Abstracting Products and Services
Complete "Base" Abstract
A base abstract contains every document affecting title from inception to present.
A gap check is performed to determine if any documents have been filed between the date of title work and the date of closing that could affect the transfer of the property.
A certified copy of a specific court case.
An abstract that contains only documents recorded from a specific date range. A supplemental can be prepared when here is prior work to commence from; a complete abstract, prior title insurance file or an examining attorney who has previously examined title and has a complete opinion.
An ownership report is a compilation of all property owners within 300 feet of a subject property. These are most commonly used for the purpose of rezoning.
Recertification is necessary when an original abstract does not include all the land associated with a transaction. It typically involves adding additional tracts of land to the existing abstract.
Final abstracting is an extension of an existing abstract.
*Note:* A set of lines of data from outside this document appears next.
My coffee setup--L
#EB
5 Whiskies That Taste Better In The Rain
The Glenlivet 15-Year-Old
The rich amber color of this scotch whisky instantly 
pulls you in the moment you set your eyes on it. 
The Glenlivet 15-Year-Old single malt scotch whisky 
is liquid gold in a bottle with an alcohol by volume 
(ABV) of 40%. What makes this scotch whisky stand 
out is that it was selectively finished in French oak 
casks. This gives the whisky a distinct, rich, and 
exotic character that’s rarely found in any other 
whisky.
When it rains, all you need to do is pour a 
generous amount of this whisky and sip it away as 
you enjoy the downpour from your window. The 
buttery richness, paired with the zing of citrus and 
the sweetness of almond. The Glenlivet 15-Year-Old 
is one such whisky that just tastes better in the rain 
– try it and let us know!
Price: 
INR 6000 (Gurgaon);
It is common for a final abstract to be produced in order to reflect that all recorded documents have met requirements set forth by an examining attorney.
An statement of fact used to confirm information regarding an individual, typically relating to a court case.
Special certificates contain information that may not be reflected in an abstract and can include UCC certificates, tax certificates, judgment and lien certificates, special assessments, and buyer’s name certificates.